Il arrive qu’un ancien Premier ministre, avec une assurance désarmante, énonce des absurdités avec un aplomb qui force l’étonnement. Ainsi, affirmer sans ciller que « la laïcité, c’est la liberté de croire ou de ne pas croire », c’est méconnaître profondément son essence. S’agit-il d’une lacune historique ou d’une précaution calculée pour éviter de heurter certains milieux islamo-conservateurs ?
En réalité, la liberté de conscience précède la laïcité. Dès le Concordat de 1801 qui est un traité signé durant le Consulat entre la France, dirigée alors par le Premier consul Napoléon Bonaparte, et l’Église catholique, dirigée par le pape Pie VII, on avait mis un terme à la première séparation des Églises et de l’État en 1795 et on a instauré la liberté de culte. Par la suite, tout au long du XIXe siècle, sous un régime où l’Église dominait largement tous les compartiments de la vie publique, nul n’a été persécuté pour incroyance. Ce n’est donc pas cette liberté que la laïcité est venue établir avec la loi de 1905.
La laïcité est bien plus qu’un simple droit à croire ou non. C’est un processus de libération intellectuelle, une rupture nette avec toute emprise religieuse sur la sphère publique.
C’est Henri Pena-Ruiz qui précise dans la revue Cités en 2004/2 n°18 « sa portée positive universelle. La laïcité n’est pas une option spirituelle parmi d’autres, mais le plan où les options spirituelles apprennent à se transcender pour que puisse advenir un horizon d’universalité. » Ce principe n’a jamais eu pour objectif d’imposer une doctrine athée. La loi de 1905, fondatrice de la laïcité républicaine, protège aussi la liberté de culte, mais dans des cadres bien définis. D’ailleurs, dans son premier article, elle distingue nettement la liberté de conscience du libre exercice des cultes par un point, marquant une frontière essentielle entre ces deux notions.
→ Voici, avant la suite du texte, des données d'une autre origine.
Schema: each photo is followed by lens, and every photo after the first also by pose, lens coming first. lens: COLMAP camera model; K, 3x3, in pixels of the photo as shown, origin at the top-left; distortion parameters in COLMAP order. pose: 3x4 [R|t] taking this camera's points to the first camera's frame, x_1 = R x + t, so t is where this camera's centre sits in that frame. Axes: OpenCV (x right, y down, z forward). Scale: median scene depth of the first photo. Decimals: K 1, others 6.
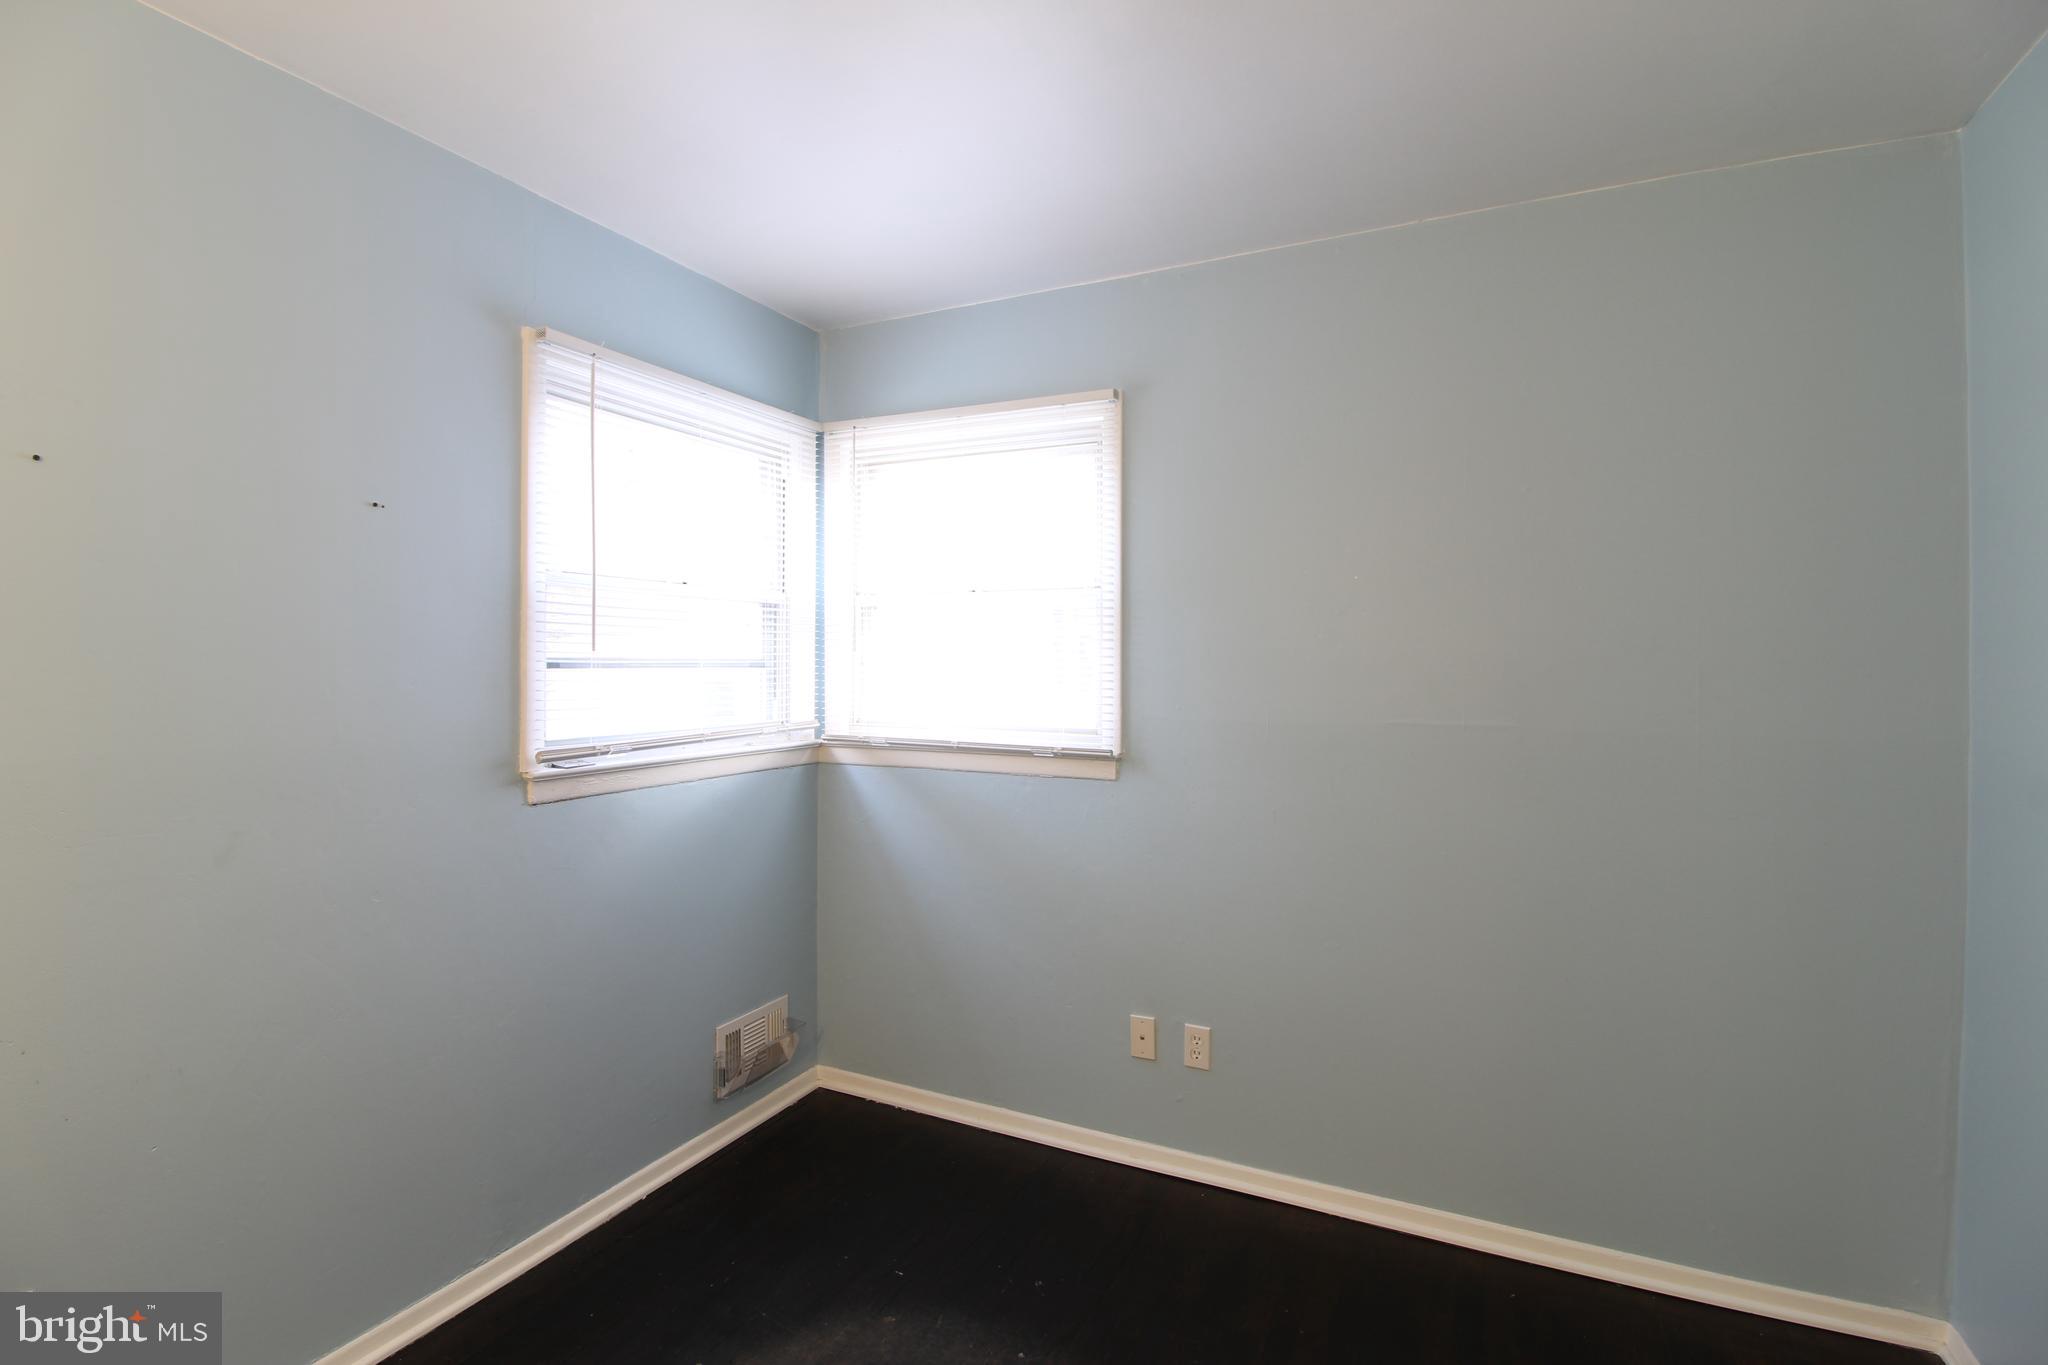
lens RADIAL K [[947.4, 0, 1025.2], [0, 947.4, 692.4], [0, 0, 1]] dist [-0.002289, -0.011600]
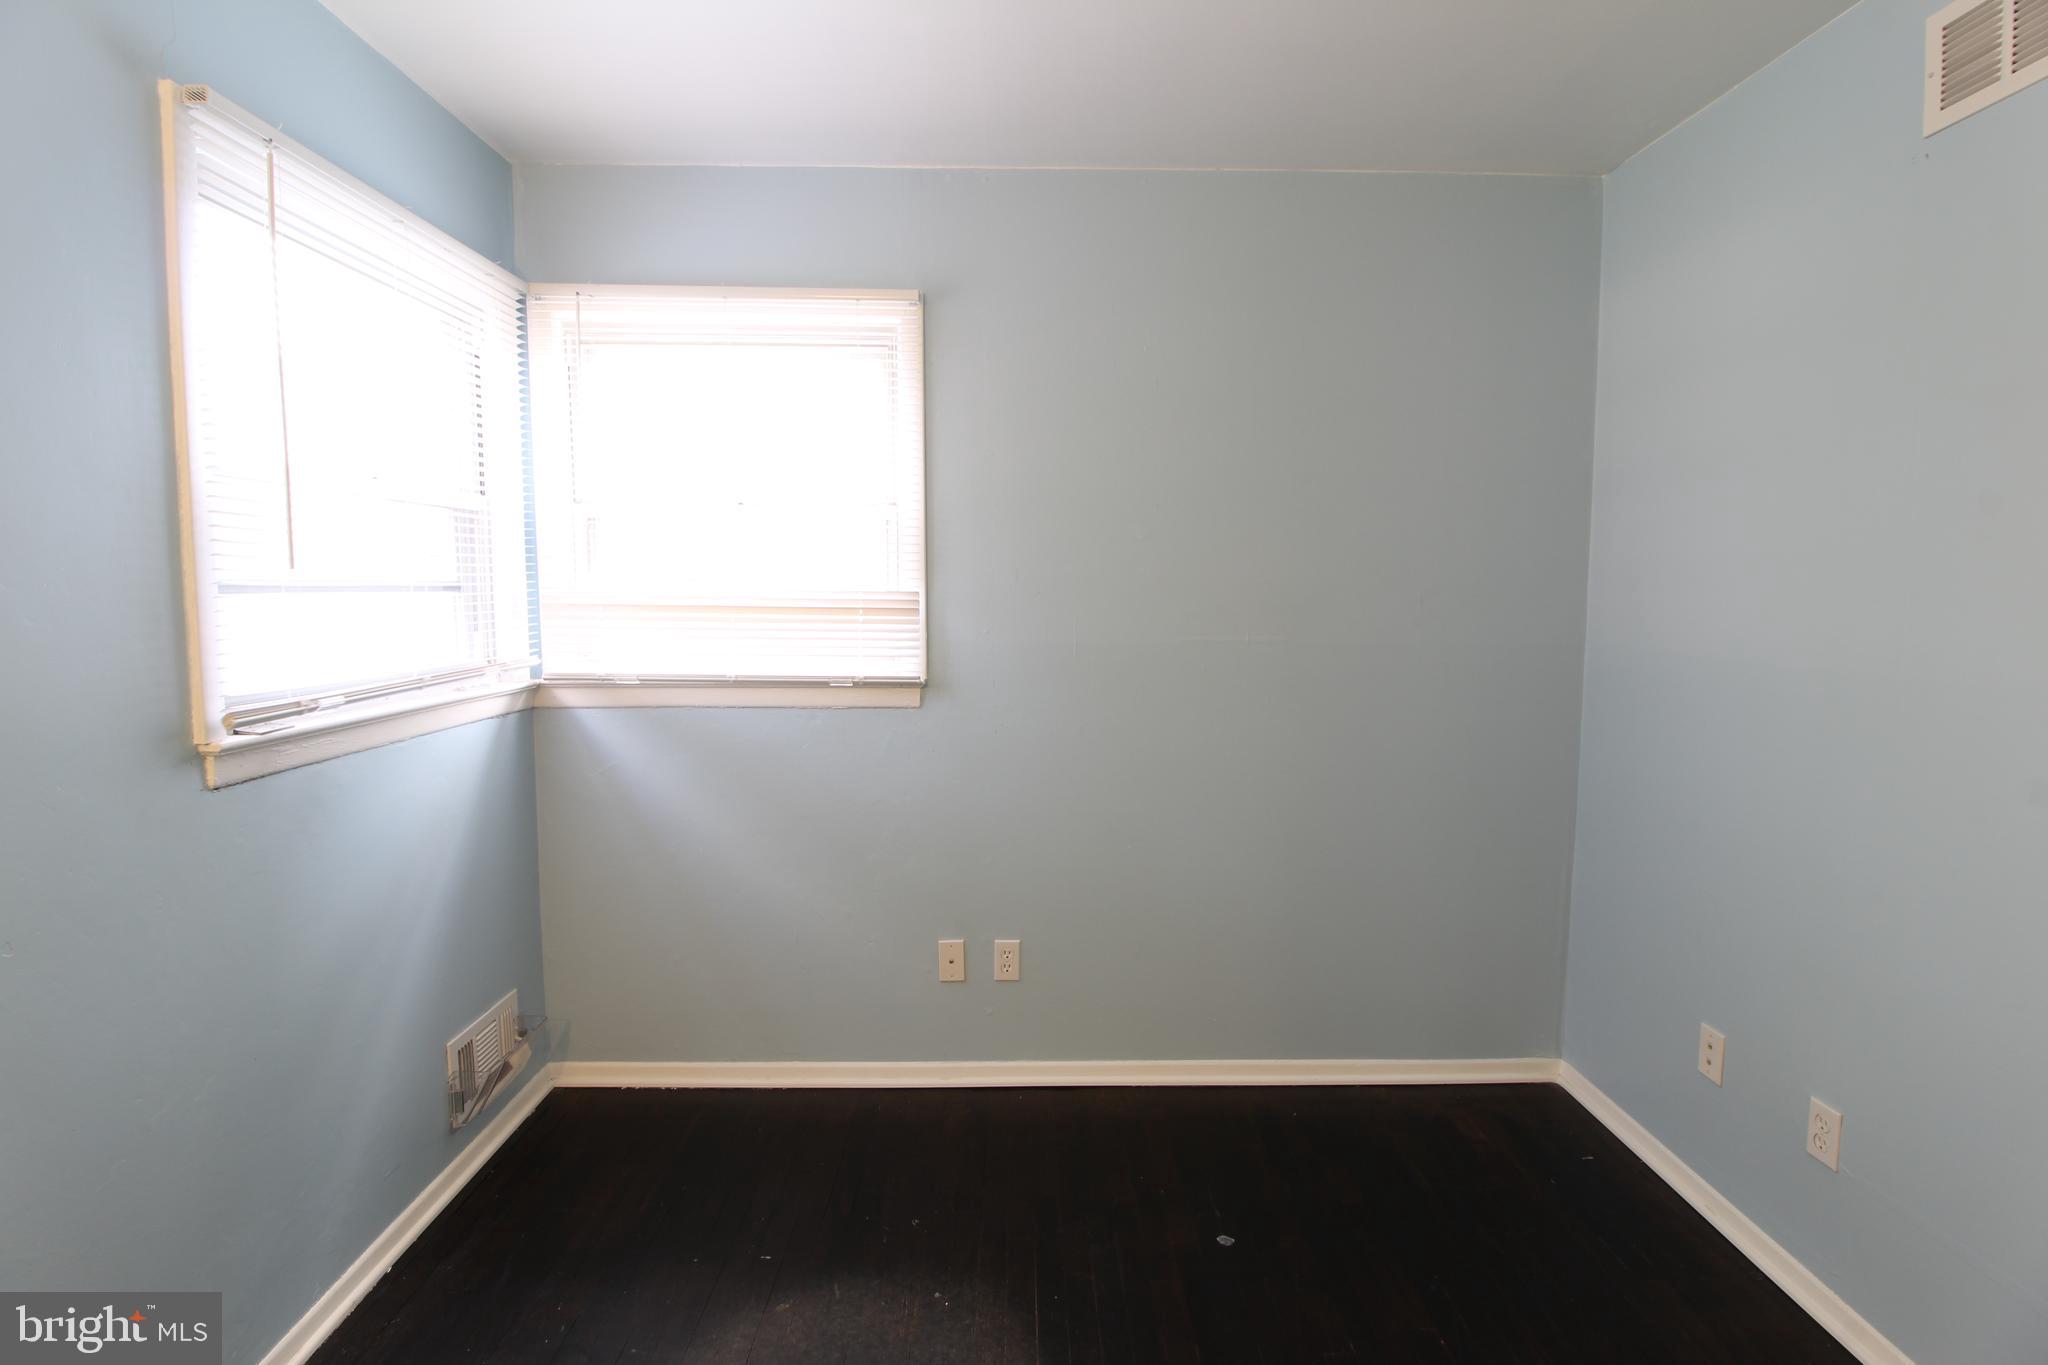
lens RADIAL K [[947.4, 0, 1026.1], [0, 947.4, 690.4], [0, 0, 1]] dist [-0.002289, -0.011600]
pose [[0.891231, -0.049984, 0.450786, -0.241672], [0.014124, 0.996485, 0.082569, -0.002890], [-0.453329, -0.067221, 0.888805, 0.091778]]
Henri Pena-Ruiz, dans le même numéro de Cités, va plus loin en partant de cette définition : « La laïcité réside dans l’affirmation simultanée de trois valeurs qui sont aussi des principes d’organisation politique : la liberté de conscience fondée sur l’autonomie de la personne et de sa sphère privée, la pleine égalité des hommes quelles que soient leurs options spirituelles (qu’ils soient athées, agnostiques ou croyants) et le souci d’universalité de la sphère publique, la loi commune ne devant promouvoir que ce qui est conforme à l’intérêt de tous. »
Il n’est pas inutile de rappeler qu’en Belgique où la laïcité n’est pas inscrite dans la loi, l’État défend la liberté de croyance ou d’incroyance.
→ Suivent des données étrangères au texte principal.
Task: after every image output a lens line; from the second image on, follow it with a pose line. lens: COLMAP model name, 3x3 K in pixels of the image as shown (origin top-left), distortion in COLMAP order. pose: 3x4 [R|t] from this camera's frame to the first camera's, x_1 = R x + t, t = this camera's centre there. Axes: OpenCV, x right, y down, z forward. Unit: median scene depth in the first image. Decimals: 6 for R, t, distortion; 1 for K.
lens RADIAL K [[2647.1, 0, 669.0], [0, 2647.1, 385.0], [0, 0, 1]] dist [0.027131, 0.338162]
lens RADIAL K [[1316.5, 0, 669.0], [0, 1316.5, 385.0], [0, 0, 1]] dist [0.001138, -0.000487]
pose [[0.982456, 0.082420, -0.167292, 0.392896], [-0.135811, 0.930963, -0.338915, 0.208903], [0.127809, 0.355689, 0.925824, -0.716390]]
Ceux qui prétendent que la loi de 1905 ne serait qu’une reconnaissance de la liberté religieuse oublient qu’il s’agit d’une loi qui impose des limites et qui ne se borne pas à consacrer des droits individuels. Elle fixe un cadre pour préserver un équilibre collectif.
Tant que l’on refusera d’appliquer à l’islam et à ses dérives les mêmes exigences qui furent imposées jadis au catholicisme et à ses égarements, tant que l’on continuera à tergiverser sous prétexte de ne froisser personne, la laïcité restera une promesse trahie.